I am walking the Somme. From downtown Decatur to Bethlehem, Georgia or from Springfield to Decatur, Illinois, between 2 1/2-3 million men fought with over 1 million killed, wounded, or missing in action. In the period July 1 to December 1916, over 500,000 killed. That July 1 has been declared the “worst day in the history of the British army”, 60,000 killed and wounded in the first day the British attacked the Germans in this area.
It is unfathomable. As I just mentioned in previous post, there are hundreds of monuments, memorials, and cemeteries. In the Somme, there are no monuments to hometown son making big time political leader; there are no museums for a world renown artist; no plaque commemorating some event such as Lindbergh’s landing in France.

Every French village has a monument for its WW1 dead. The monument may be next to the church; the monument may be at the village center; the monument may be at its crossroads. But it is there.

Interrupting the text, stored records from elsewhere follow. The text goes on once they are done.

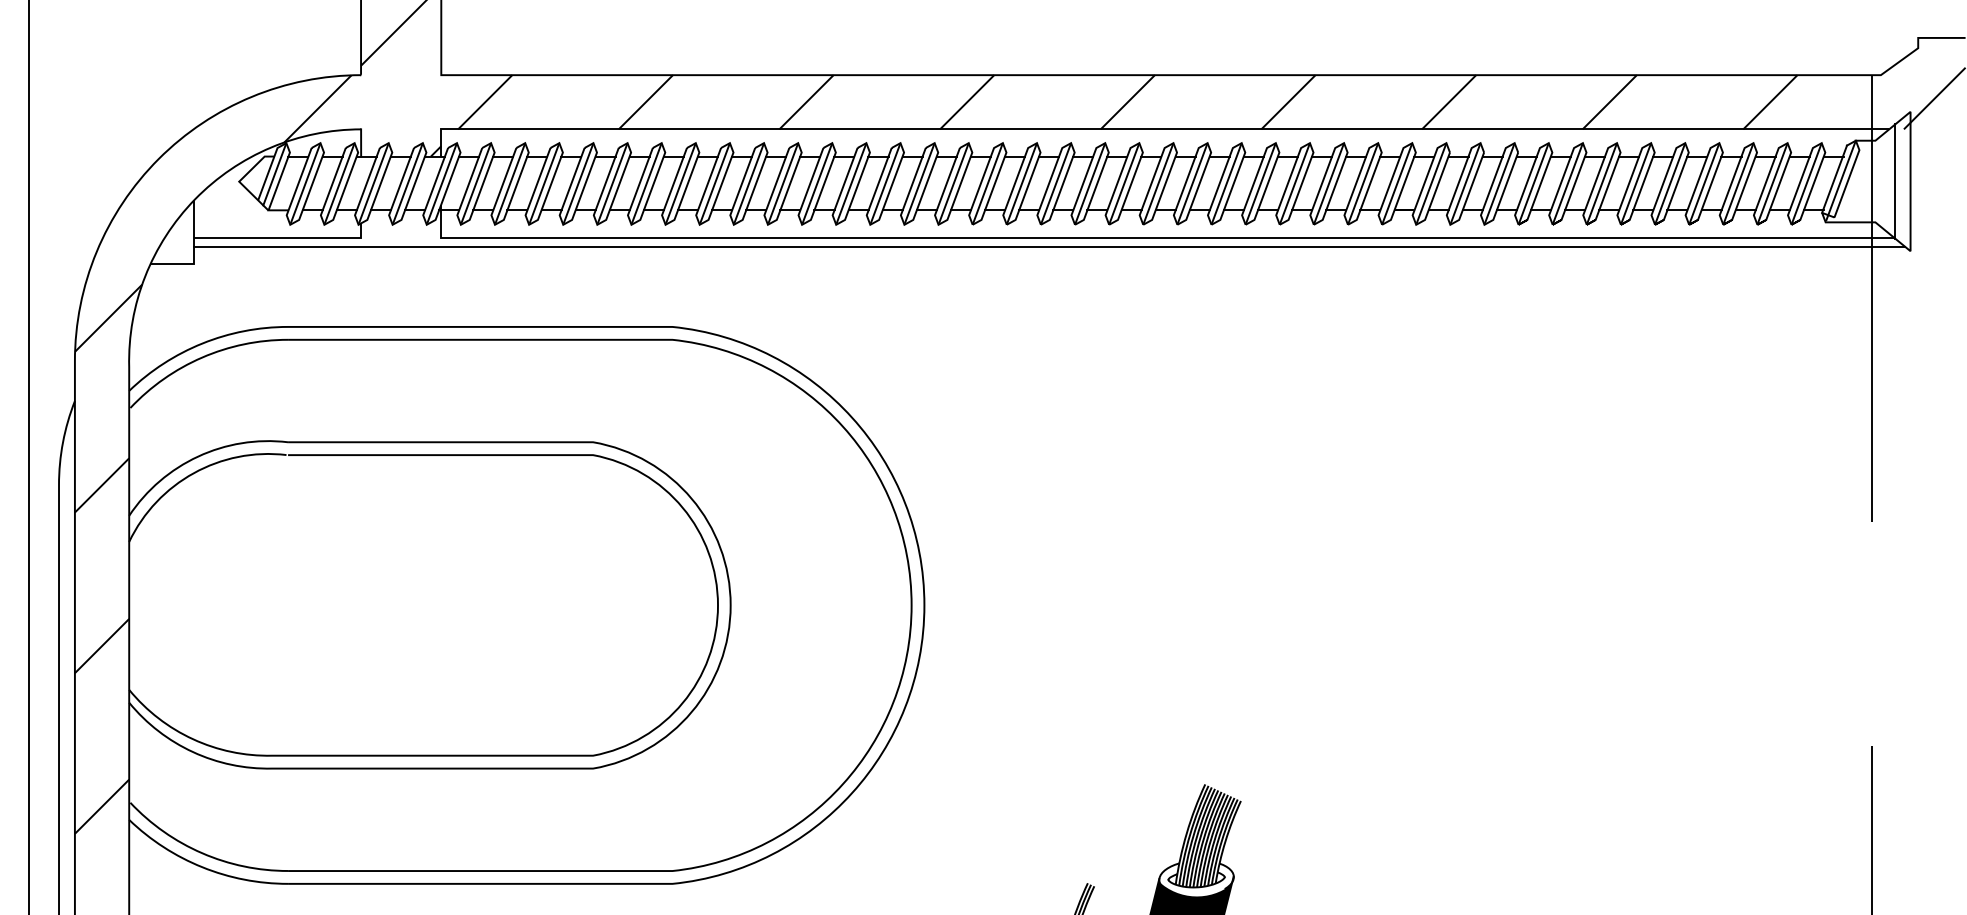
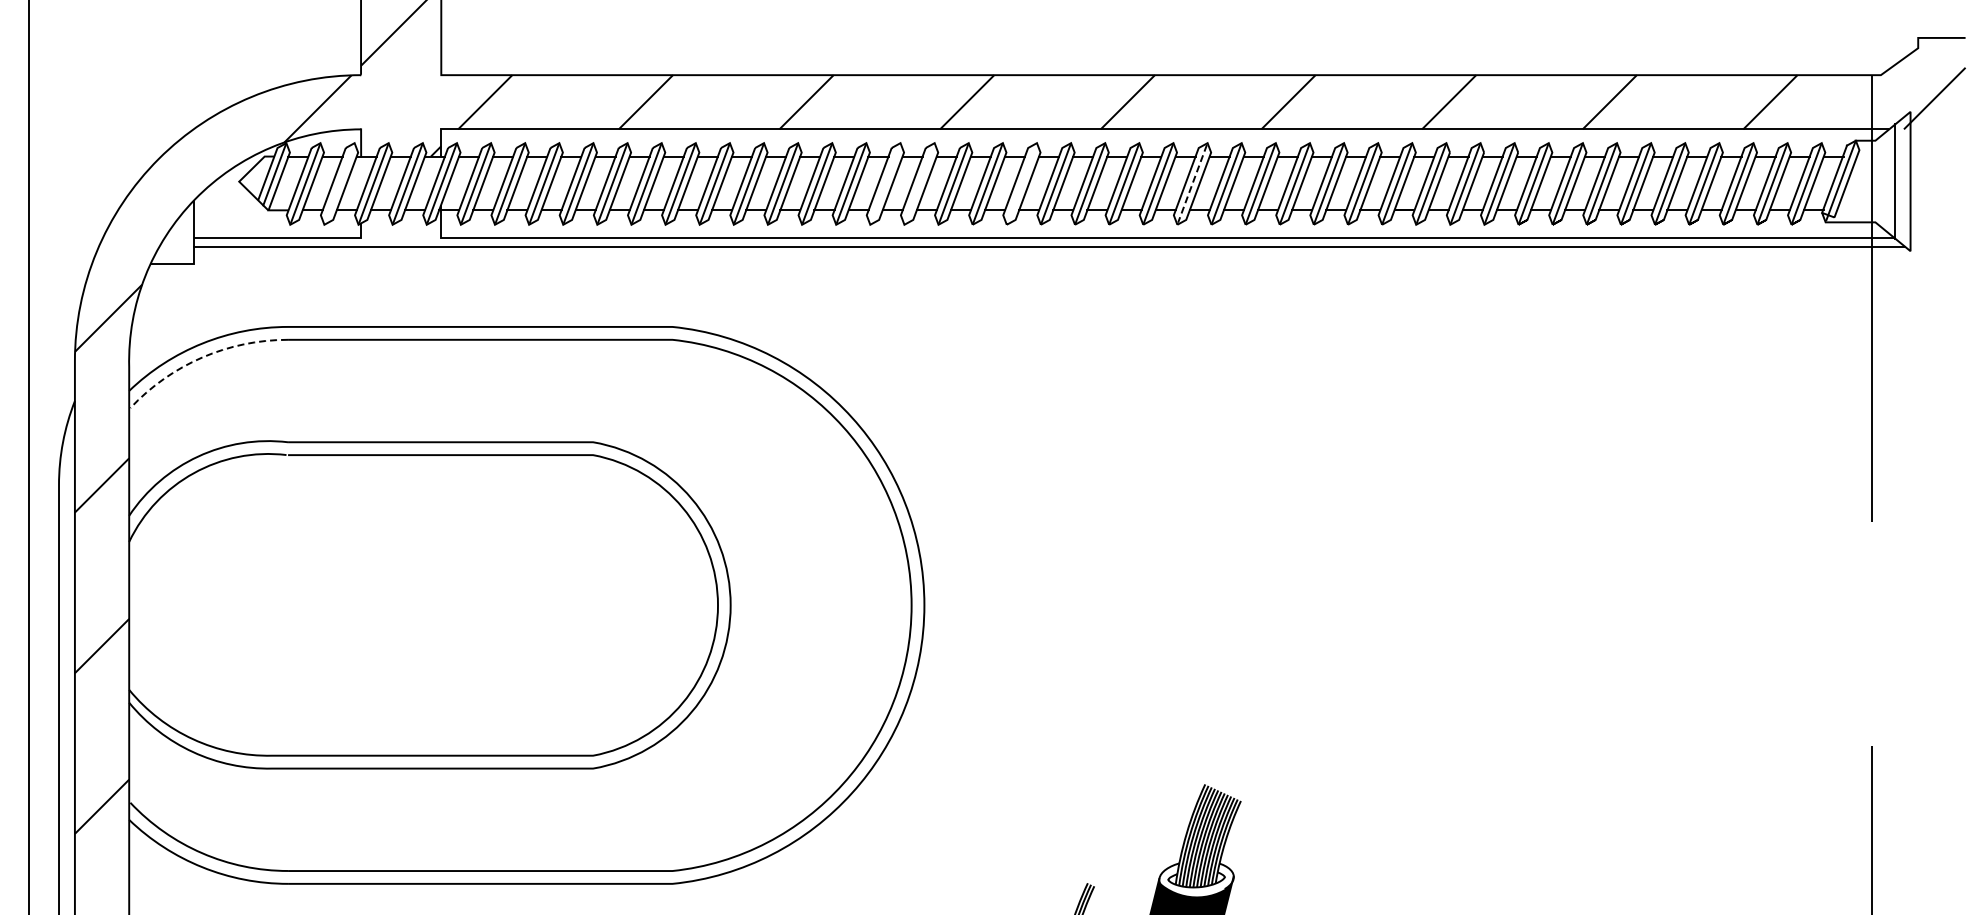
line at (339, 183): present -> none
line at (885, 183): present -> none
line at (919, 183): present -> none
line at (1021, 183): present -> none
line at (1192, 184): solid -> dashed
arc at (202, 357): solid -> dashed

The cemeteries are everywhere. Even though the French allowed its soldiers to be buried elsewhere such as their home village or town, the French cemeteries contain hundreds of thousands of soldier. Since the British did not repatriate the dead, their cemeteries contain hundreds of thousands of men, their ossuaries contain the skeletal remains of hundreds of thousands more. The Germans also repatriated their dead; however, while not frequently visited according to Sylvester my guide, there are subdued German cemeteries, without any large monuments, for thousands of German dead. I am jolted by seeing a German grave with the Star of David.

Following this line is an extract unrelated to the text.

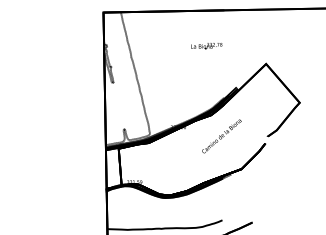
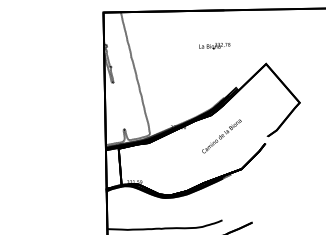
text at (206, 46) position: (206, 46) -> (214, 46)
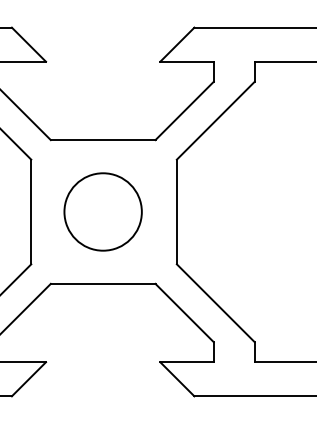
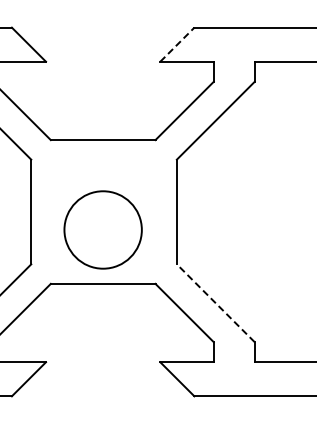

Although my Jones ancestors arrived in the USA hundreds of years ago, I look for some sign of distant, distant Jones relatives that are buried in these cemeteries. I don’t have to look long.
This war truly was global. I visited an out-of-the-way Indian and Chinese Cemetery. Their numbers are staggering. Over a million South Asians served with approximately 10,000 killed in France; over 145,000 Chinese served as workers with at least 3,000 dying in France. While I didn’t specifically see evidence of their serving, many Algerians and other French colonists fought and died.



The region is too large to turn it into a Smokey National Park of the Dead. Visitors come from everywhere. I talked to two women from Perth whose great grandfather’s had died here. I listened briefly to a guide talking to a dozen visitors from the UK. I saw three bus loads of children, almost definitely French, walk into the Norte Dame de Loretta.
Whether successful or not, the home countries of these soldiers wanted to try to honor their sacrifice. Sadly to say, even such massive killing as happened in the Somme can fade into unreality. Sometimes it takes a jolt to make what we’ve read become real and concrete. That “jolt” can come in many ways. Certainly one way is walking the Somme and seeing its memorials and cemeteries.